▶ [Exercise data]:
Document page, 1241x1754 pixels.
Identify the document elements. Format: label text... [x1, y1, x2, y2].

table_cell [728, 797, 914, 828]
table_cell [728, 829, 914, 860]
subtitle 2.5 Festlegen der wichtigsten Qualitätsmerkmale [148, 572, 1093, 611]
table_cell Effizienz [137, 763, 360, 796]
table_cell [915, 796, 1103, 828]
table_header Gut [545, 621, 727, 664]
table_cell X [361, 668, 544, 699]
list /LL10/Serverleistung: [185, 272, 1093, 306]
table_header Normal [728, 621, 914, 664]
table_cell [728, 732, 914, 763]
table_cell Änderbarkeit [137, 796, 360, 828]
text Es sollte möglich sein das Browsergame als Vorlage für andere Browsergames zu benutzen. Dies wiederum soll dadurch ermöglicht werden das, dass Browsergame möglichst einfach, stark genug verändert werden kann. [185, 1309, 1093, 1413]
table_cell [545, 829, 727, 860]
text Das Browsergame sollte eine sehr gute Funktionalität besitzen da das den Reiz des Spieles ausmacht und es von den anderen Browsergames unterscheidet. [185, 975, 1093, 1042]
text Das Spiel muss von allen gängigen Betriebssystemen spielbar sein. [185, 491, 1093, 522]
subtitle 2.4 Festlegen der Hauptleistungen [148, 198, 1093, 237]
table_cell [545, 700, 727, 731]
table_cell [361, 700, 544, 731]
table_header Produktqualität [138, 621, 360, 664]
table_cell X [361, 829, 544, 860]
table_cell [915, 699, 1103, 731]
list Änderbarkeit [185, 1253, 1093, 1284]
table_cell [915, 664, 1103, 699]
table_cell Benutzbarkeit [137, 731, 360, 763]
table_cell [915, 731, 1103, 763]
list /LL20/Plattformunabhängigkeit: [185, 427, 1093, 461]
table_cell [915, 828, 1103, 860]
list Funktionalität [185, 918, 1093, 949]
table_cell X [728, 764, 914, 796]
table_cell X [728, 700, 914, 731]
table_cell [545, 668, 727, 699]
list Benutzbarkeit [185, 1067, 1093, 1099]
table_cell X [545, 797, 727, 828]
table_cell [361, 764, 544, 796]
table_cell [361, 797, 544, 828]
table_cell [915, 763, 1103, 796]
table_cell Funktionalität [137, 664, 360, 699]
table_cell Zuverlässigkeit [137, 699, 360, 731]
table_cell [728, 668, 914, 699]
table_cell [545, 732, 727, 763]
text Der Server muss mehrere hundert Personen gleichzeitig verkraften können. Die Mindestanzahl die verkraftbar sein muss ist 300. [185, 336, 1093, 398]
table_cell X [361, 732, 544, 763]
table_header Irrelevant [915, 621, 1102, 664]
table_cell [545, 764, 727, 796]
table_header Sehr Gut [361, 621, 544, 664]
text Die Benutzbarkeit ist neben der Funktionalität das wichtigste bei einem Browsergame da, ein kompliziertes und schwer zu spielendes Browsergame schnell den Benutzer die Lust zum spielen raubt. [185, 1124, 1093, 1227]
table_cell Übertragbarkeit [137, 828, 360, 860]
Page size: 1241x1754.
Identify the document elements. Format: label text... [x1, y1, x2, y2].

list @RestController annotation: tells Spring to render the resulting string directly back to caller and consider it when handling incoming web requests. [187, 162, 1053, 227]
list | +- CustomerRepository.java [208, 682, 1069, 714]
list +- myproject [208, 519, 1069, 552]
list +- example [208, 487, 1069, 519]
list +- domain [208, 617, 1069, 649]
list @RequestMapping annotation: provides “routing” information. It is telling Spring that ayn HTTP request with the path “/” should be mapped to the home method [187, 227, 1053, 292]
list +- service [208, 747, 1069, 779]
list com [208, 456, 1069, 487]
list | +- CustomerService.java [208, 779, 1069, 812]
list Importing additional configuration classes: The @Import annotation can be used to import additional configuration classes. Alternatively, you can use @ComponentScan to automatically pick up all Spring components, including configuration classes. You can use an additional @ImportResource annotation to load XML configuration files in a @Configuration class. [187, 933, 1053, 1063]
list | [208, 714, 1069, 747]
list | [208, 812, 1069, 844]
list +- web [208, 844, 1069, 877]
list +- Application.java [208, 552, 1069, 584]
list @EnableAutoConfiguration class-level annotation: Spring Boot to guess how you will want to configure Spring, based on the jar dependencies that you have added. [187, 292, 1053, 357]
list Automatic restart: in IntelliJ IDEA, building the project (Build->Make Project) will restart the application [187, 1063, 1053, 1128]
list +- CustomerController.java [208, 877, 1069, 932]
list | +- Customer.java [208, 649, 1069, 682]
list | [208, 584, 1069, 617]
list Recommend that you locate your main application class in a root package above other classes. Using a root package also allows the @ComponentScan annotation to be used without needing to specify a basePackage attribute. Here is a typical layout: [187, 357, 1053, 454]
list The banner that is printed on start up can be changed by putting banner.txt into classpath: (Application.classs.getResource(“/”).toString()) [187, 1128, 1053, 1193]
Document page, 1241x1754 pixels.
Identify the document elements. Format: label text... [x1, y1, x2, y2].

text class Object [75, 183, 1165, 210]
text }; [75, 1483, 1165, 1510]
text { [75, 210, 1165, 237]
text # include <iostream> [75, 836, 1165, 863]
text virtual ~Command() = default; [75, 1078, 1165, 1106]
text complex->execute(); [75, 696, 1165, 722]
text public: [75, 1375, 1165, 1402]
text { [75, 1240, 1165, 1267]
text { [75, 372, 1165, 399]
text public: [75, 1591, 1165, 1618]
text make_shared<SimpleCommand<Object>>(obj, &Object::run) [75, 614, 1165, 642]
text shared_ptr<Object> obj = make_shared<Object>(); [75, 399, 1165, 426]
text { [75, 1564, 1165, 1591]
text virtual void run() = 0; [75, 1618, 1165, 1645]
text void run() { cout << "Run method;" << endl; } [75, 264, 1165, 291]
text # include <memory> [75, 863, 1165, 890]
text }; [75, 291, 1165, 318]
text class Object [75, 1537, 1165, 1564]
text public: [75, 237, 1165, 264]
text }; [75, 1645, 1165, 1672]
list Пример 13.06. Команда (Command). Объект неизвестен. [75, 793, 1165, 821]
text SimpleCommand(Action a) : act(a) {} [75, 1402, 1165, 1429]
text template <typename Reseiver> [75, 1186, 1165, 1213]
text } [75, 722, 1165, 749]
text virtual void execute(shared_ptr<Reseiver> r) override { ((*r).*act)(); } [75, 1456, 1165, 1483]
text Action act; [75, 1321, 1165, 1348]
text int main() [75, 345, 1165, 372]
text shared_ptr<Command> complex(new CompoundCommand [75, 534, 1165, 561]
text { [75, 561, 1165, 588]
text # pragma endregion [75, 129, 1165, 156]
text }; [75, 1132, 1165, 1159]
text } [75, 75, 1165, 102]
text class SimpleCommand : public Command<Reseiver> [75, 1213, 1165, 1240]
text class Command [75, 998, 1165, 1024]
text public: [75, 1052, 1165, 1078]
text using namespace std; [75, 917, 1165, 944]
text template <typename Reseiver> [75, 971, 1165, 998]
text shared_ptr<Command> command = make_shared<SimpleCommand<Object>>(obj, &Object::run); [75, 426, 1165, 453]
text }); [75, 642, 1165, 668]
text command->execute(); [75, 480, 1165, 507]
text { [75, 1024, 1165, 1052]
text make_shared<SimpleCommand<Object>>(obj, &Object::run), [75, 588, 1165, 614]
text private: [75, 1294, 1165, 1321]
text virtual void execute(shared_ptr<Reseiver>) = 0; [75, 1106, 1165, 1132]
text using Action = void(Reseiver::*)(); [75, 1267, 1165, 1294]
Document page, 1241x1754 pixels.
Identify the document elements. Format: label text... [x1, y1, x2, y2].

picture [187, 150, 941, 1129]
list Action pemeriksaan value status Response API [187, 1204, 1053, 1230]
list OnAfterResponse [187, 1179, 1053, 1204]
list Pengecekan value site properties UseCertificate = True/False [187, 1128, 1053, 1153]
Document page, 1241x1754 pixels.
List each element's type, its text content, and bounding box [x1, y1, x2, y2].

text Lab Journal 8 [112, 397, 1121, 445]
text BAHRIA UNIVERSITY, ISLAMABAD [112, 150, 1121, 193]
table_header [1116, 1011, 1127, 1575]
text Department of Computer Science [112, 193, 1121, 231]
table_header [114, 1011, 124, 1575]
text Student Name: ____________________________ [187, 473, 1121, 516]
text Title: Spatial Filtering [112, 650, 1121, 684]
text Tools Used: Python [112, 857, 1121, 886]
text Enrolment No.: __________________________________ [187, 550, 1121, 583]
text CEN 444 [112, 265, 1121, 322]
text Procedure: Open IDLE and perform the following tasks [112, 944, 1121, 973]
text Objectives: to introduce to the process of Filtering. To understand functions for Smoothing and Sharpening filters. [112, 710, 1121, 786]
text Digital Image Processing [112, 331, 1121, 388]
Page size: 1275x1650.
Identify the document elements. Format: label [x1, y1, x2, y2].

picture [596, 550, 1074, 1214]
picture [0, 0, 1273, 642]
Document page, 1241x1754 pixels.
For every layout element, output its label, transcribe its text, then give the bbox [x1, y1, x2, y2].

▶ [Exercise description]: Count the lines in the listing above that include the word "value", and respond with that number alone.

▶ [Response for this exercise]: 2